• **EXCERPT TO READ**
────────────────

6. Replenish the “brain’s” fuel tank. When your computer gets sluggish, what do you do? You shut it down…then immediately restart it. Under normal circumstances, it doesn’t take long for your computer to return to normal. The same is true for your brain! Here is a list of some quick tips for replenishing the brain’s power supply:
– Encourage positive emotions and rewards.
– Use positive self-talk.
– Take frequent breaks. Elementary students need a three-minute break every ten minutes! Easier said than done, but this is the optimal ratio for maximizing brain power. Some great three-minute breaks include: movement, deep breathing, visualization…or simply pausing from a high-concentration task (unless the child is in “flow” and high concentration is comfortable at that specific time).
– Exercise. Aerobic activity, of any duration, not only replenishes the fuel tank, it expands its capacity!
– Visualize goals. Use imagery, or real pictures, as a source of relaxation and motivation.
– Sip on lemonade. The brain needs glucose to operate at full capacity. Sipping (not gulping) on lemonade or a sports drink is a great source of glucose. (This recommendation comes directly from Dr. Barkley. If you are not a fan of sugar, don’t yell at me! “Everything in moderation.”)

────────────────

• **DATA EXTRACT**

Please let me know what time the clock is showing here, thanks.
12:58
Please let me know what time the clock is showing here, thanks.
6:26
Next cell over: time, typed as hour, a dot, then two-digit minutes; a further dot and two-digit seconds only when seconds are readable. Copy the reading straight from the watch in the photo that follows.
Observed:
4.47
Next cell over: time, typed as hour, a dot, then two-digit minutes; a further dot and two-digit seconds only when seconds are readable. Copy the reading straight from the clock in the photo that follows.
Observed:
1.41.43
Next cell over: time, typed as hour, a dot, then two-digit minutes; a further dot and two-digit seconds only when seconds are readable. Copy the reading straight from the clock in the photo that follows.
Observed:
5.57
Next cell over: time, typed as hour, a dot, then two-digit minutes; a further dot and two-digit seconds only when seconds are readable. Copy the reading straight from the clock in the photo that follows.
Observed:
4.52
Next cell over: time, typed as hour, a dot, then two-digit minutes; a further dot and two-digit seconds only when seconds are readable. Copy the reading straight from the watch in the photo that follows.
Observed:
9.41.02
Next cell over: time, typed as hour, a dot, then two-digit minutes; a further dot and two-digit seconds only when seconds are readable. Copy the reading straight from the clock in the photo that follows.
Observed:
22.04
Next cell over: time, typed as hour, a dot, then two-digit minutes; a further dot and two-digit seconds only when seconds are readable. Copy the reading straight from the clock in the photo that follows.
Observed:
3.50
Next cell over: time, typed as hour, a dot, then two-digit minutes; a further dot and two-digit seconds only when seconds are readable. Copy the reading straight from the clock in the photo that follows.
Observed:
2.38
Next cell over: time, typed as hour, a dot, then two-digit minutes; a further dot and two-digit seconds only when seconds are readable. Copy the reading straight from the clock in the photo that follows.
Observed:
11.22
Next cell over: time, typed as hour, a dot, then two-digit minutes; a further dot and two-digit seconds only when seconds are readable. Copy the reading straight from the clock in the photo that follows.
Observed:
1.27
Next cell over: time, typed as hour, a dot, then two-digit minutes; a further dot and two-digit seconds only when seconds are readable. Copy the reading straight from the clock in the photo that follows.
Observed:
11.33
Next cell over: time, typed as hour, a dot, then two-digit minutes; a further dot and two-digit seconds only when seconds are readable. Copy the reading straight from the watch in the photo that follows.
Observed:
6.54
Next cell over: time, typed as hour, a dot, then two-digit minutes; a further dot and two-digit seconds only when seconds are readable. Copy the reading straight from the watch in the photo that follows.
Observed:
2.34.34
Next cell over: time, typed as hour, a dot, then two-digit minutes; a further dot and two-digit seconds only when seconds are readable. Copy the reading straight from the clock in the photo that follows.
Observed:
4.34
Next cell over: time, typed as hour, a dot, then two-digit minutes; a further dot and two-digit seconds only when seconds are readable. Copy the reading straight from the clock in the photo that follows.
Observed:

────────────────

• **TASK REQUIREMENTS**
Copy out the whole passage above on replenishing the brain's fuel tank, word for word.

• **TASK SOLUTION**
6. Replenish the “brain’s” fuel tank. When your computer gets sluggish, what do you do? You shut it down…then immediately restart it. Under normal circumstances, it doesn’t take long for your computer to return to normal. The same is true for your brain! Here is a list of some quick tips for replenishing the brain’s power supply:
– Encourage positive emotions and rewards.
– Use positive self-talk.
– Take frequent breaks. Elementary students need a three-minute break every ten minutes! Easier said than done, but this is the optimal ratio for maximizing brain power. Some great three-minute breaks include: movement, deep breathing, visualization…or simply pausing from a high-concentration task (unless the child is in “flow” and high concentration is comfortable at that specific time).
– Exercise. Aerobic activity, of any duration, not only replenishes the fuel tank, it expands its capacity!
– Visualize goals. Use imagery, or real pictures, as a source of relaxation and motivation.
– Sip on lemonade. The brain needs glucose to operate at full capacity. Sipping (not gulping) on lemonade or a sports drink is a great source of glucose. (This recommendation comes directly from Dr. Barkley. If you are not a fan of sugar, don’t yell at me! “Everything in moderation.”)